For teenagers, puberty suppression with reversible hormone blockers could be initiated if they were experiencing “significant distress” with the onset or progression of pubertal development.

And if the patient wished to proceed with the transition, the next step would involve starting gender-affirming hormone therapy — but only once informed consent was obtained from both the adolescent and “ideally, but not necessarily” their parents or guardians.


Read more: Puberty-blocking linked with fewer suicides in transgender people


Below is an extract from the guidelines on puberty suppression.

“Puberty suppression involves medication which suppresses the endogenous oestrogen and testosterone responsible for induction of secondary sexual characteristics.

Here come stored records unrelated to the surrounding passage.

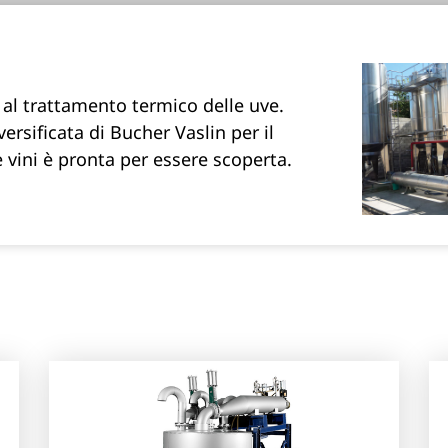
l trattamento termico delle uve.
versificata di Bucher Vaslin per il
 vini è pronta per essere scoperta.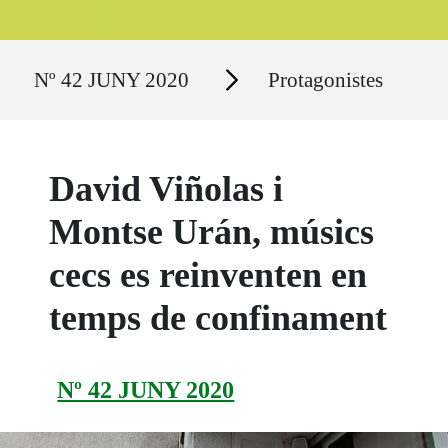
Ruta del sitio
Secciones
Nº 42 JUNY 2020
Protagonistes
David Viñolas i
Montse Urán, músics
cecs es reinventen en
temps de confinament
Nº 42 JUNY 2020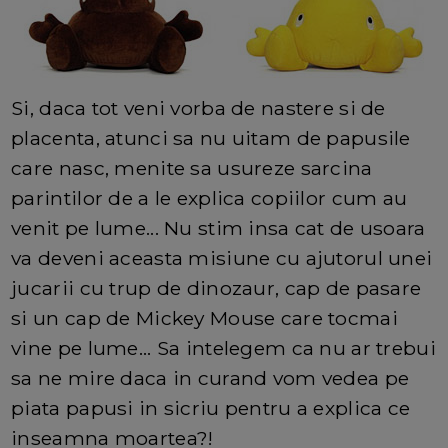
Si, daca tot veni vorba de nastere si de
placenta, atunci sa nu uitam de papusile
care nasc, menite sa usureze sarcina
parintilor de a le explica copiilor cum au
venit pe lume... Nu stim insa cat de usoara
va deveni aceasta misiune cu ajutorul unei
jucarii cu trup de dinozaur, cap de pasare
si un cap de Mickey Mouse care tocmai
vine pe lume... Sa intelegem ca nu ar trebui
sa ne mire daca in curand vom vedea pe
piata papusi in sicriu pentru a explica ce
inseamna moartea?!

“In Australia, gonadotrophin releasing hormone analogues (GnRHa) are available in subcutaneous and intramuscular injectable preparations.

“Puberty suppression typically relieves distress for trans adolescents by halting progression of physical changes such as breast growth in trans males and voice deepening in trans females, and is reversible in its effects.

“Other physical changes such as linear growth and weight gain continue to occur whilst on these medications and the adolescent is given time to develop emotionally and cognitively prior to making decisions on gender affirming hormone use which have some irreversible effects.

“Puberty suppression is most effective in preventing the development of secondary sexual characteristics when commenced at Tanner stage 2.

“However, the timing of commencement of puberty suppression in trans feminine adolescents requires consideration of the benefits of allowing sufficient genital growth to optimise future surgical options whilst preventing development of facial masculinisation and voice deepening as puberty progresses.


Read our clinical content: Treating the trans and gender-diverse population


“Whilst GnRHa provide effective pubertal suppression, use of anti-androgen medications such as cyproterone acetate or spironolactone may also relieve dysphoria in trans female adolescents.

“For trans male adolescents, commencement of GnRHa is likely to be most beneficial in those who are at Tanner stage 2 to Tanner stage 3.

“For trans males presenting following significant breast growth and post onset of menstruation, GnRHa will induce amenorrhoea to reduce dysphoria around menstruation, but this can also be achieved less invasively and more affordably with oral norethisterone.

“The side effect profiles of each of these medications differ and the decision regarding choice of puberty suppression medication should be made between the adolescent and their treating team with oral norethisterone or GnRHa to be offered as indicated.

“The main concern with use of puberty suppression from early puberty is the impact it has on bone mineral density due to the absence of effect of oestrogen or testosterone on bone mineralisation during this time.”